## Begin SOURCE EXTRACT

The morning trips fill for days ahead, so you add afternoon cruises. Those book, so you add Dawn Patrols. The phone rings constantly. You're out of food and subsist on Triscuits and what's left of the hummus. Cold canned chili dumped over what's left of the salad greens and broken tortilla chips constituted a very late dinner.
The cats are looking owly. For some reason they don't think a half empty bowl of their fancy kibble, available only in Redding, an hour away, is also a half full bowl. Their organic, wildly expensive canned food? Won't touch the crap (their term, not yours; you paid for it!). The beloved cat who was on chemo all winter is thin. He has shown an affection for sour cream, so you give him his own tub on the floor as you rush by. Can Animal Protective Services be far behind once the cats figure out how to dial 911?
The dogs are no better. Their food supply is fine. They can swim in the river and scrooch on the shady lawn, but what about their morning hikes with you? Every time you even look toward the door, they're scrambling that way, elated to finally be heading out. But no hike. Not today, or yesterday, or the day before that.
You can't take 15 minutes in an entire day from 0600 to near midnight for yourself. Life has narrowed down to PHONES/EMAILS/COMPUTER WORK. The plants gasp as though it may be their last out there in the searing heat, but you're too absorbed to think about them.

## End SOURCE EXTRACT
## Begin INFORMATION GIVEN

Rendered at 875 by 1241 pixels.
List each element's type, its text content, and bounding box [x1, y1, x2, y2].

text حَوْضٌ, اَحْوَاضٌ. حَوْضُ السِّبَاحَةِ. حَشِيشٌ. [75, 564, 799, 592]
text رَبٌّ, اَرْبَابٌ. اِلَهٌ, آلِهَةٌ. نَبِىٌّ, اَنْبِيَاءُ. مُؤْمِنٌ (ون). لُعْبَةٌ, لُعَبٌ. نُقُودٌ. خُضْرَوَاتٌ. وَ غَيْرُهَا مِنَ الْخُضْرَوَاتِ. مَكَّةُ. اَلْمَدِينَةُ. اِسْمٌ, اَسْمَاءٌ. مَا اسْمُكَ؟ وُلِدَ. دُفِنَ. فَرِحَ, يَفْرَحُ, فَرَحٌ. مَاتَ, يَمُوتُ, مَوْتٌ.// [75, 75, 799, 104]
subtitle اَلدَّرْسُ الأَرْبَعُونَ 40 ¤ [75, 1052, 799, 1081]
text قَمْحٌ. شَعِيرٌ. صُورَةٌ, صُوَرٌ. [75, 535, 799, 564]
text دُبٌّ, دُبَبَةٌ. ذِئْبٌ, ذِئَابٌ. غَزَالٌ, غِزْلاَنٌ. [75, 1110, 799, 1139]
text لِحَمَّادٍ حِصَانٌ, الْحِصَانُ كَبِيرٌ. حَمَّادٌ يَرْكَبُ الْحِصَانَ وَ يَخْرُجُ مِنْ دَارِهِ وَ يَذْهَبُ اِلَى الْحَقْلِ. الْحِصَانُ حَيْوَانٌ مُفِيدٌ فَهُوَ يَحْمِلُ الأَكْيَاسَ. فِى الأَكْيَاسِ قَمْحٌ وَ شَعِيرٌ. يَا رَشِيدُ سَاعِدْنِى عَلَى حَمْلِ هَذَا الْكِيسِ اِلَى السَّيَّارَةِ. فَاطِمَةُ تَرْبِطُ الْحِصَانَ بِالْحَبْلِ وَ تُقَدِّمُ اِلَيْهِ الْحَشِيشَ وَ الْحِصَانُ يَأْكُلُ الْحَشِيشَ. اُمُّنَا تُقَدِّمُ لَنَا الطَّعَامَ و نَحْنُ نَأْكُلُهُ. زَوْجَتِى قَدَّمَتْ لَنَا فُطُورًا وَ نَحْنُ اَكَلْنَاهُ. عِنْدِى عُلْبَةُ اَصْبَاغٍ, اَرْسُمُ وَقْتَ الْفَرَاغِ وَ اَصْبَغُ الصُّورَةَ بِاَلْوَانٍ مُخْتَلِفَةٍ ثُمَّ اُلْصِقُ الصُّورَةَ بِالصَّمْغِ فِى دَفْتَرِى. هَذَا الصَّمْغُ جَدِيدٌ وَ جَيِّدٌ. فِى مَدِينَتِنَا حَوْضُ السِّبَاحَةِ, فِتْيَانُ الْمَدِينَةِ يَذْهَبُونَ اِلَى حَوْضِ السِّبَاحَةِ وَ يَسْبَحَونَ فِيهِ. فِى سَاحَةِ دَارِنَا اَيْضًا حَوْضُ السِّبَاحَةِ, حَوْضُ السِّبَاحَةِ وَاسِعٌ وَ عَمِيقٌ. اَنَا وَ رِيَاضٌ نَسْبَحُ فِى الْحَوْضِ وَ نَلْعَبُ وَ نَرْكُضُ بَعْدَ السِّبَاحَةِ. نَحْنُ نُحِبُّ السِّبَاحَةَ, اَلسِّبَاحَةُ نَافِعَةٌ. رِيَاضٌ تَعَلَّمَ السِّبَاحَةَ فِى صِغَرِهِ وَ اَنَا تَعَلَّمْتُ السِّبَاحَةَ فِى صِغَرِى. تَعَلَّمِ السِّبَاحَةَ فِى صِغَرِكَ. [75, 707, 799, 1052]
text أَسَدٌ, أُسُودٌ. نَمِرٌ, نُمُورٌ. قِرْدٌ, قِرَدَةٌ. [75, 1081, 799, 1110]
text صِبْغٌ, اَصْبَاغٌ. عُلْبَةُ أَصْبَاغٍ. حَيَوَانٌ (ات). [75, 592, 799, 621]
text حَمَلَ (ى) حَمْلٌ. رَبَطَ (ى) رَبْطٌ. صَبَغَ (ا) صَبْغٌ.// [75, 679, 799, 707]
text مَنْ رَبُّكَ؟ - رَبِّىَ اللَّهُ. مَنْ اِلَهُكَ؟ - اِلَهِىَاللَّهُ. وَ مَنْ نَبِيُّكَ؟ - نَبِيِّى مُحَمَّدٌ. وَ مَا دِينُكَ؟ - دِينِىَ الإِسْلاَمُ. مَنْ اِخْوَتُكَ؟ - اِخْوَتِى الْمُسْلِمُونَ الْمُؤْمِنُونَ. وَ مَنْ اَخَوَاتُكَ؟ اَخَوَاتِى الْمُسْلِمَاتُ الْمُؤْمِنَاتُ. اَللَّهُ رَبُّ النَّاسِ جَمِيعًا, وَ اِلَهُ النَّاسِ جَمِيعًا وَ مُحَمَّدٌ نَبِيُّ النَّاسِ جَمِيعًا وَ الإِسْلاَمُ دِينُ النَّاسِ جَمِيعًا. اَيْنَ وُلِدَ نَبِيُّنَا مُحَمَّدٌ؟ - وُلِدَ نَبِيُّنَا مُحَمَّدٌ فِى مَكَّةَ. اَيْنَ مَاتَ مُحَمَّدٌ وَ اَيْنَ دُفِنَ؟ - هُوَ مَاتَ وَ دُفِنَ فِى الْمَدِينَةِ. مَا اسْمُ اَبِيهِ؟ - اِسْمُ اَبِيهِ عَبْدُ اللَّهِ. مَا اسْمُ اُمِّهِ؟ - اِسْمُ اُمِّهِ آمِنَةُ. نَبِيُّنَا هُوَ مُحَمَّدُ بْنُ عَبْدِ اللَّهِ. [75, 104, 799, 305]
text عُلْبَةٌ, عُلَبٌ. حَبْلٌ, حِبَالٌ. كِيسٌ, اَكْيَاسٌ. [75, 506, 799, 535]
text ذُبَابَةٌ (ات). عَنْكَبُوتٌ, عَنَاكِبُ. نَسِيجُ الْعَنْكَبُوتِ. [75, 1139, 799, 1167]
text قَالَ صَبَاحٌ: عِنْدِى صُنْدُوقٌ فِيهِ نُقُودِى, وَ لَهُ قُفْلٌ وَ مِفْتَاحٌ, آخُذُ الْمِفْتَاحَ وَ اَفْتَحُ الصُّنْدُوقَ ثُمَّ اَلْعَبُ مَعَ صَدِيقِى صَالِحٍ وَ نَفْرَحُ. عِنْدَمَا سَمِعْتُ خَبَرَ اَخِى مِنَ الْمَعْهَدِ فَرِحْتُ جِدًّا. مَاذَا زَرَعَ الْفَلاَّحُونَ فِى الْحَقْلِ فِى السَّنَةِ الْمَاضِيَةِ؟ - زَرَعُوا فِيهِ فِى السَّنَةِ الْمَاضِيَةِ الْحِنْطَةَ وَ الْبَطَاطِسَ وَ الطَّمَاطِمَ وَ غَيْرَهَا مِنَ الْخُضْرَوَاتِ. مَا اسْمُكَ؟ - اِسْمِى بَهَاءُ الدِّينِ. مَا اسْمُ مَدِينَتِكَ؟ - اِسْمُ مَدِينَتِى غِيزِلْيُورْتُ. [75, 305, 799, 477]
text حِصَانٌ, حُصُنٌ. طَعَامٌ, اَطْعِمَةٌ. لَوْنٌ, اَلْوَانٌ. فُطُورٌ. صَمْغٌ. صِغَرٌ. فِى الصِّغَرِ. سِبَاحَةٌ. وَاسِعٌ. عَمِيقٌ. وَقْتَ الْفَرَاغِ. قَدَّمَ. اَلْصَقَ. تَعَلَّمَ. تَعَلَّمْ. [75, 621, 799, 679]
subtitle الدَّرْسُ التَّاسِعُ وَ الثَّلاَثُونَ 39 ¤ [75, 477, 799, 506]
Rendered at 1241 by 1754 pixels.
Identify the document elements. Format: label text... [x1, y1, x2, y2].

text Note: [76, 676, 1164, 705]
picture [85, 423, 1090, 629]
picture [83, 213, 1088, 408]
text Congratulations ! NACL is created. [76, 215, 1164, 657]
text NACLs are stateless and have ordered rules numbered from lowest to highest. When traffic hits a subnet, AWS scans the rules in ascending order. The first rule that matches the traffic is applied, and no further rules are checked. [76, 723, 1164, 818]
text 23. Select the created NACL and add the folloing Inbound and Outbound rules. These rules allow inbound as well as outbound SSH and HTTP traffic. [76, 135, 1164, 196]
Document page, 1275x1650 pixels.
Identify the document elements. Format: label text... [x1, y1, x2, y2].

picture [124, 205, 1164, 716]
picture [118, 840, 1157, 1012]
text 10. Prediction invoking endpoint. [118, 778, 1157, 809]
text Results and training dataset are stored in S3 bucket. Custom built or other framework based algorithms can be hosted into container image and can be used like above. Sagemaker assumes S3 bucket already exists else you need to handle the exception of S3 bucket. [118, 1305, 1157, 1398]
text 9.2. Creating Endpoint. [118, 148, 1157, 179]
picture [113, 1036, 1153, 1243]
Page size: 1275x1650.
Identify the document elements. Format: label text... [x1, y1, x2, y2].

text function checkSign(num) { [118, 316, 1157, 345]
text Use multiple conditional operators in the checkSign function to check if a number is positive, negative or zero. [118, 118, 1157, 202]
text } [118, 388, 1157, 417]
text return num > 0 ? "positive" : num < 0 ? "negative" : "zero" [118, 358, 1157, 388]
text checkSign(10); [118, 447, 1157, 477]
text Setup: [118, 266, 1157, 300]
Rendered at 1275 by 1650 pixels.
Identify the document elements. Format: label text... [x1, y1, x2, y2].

## End INFORMATION GIVEN

GIVEN PROBLEM 1:
Condense the paragraph of the busy-season passage above that begins "The dogs are no better" into a short list that keeps its main facts.
GIVEN PROBLEM 2:
Extend the busy-season passage above with new material that picks up after its final sentence.

WRITTEN ANSWER 1:
- The dogs have plenty of food.
- They can swim in the river and scrooch on the shady lawn.
- They miss their morning hikes with you.
- Whenever you glance toward the door, they scramble toward it, expecting to go out.
- There has been no hike today, yesterday, or the day before.

WRITTEN ANSWER 2:
An email wafts in from a distant, retired family member who requests action on your part. This could be handled at any time and there is no rush, but the relative would like it SOON. The email ends with: "Loving life, everything's great." You wonder if there is a penalty involving prison for killing someone. If you could be in a quiet prison where you could finish your book, that would work.
Many of the reservations you get online have conflicts requiring more emails.
"That trip is booked; would you like the afternoon?"
"There are 3 spots left on that trip, so we can't take your party of 6. How about the next trip?"
"No, it is not OK to reserve for 2 and bring 3 more."
"Yes, we need a credit card number to hold your spots, even if you plan to pay cash."
"The Coast Guard does not approve life jackets for infants, so we do not have them, only toddler sizes. How's bubble wrap and duct tape sound?"
Each phone call and email adds to the many balls you have in the air, making it ever tougher to keep each cruise straight. You can't overbook and disappoint people who chose Sanctuary Cruises because you don't fill the boat, but only book to 75% of her capacity. Even with Call Waiting, you can only answer one other caller while the first is on hold (another ball in the air). You finally finish one call and when you attempt to phone the sender of an online reservation who is not in email range any more, you hear the BEEP-BEEP-BEEP telling you there are voice mail messages to retrieve.
Halfway through a string of 6 messages, the phone rings again, so you hang up on voice mail and have a variation of this call way too often:
"Ummm...[long pause; maybe this is a member of the Slow Talkers of America Bob & Ray used to talk about] hi...you do the whale rides? [whale watching, yes] OK... [another long pause]...so I'm on your, um, web site... I guess. When's a good time to go? [now] Oh...now. I see. [long pause] What's out there, anyway? [you're thinking the big headline across the top of the home page of your web site that says "BLUE WHALES, HUMPBACKS, ORCAS & MORE!" might be a clue, but you say blue whales, humpback whales, killer whales, dolphins...]. Another pause, then, "When can we see 50 blue whales?"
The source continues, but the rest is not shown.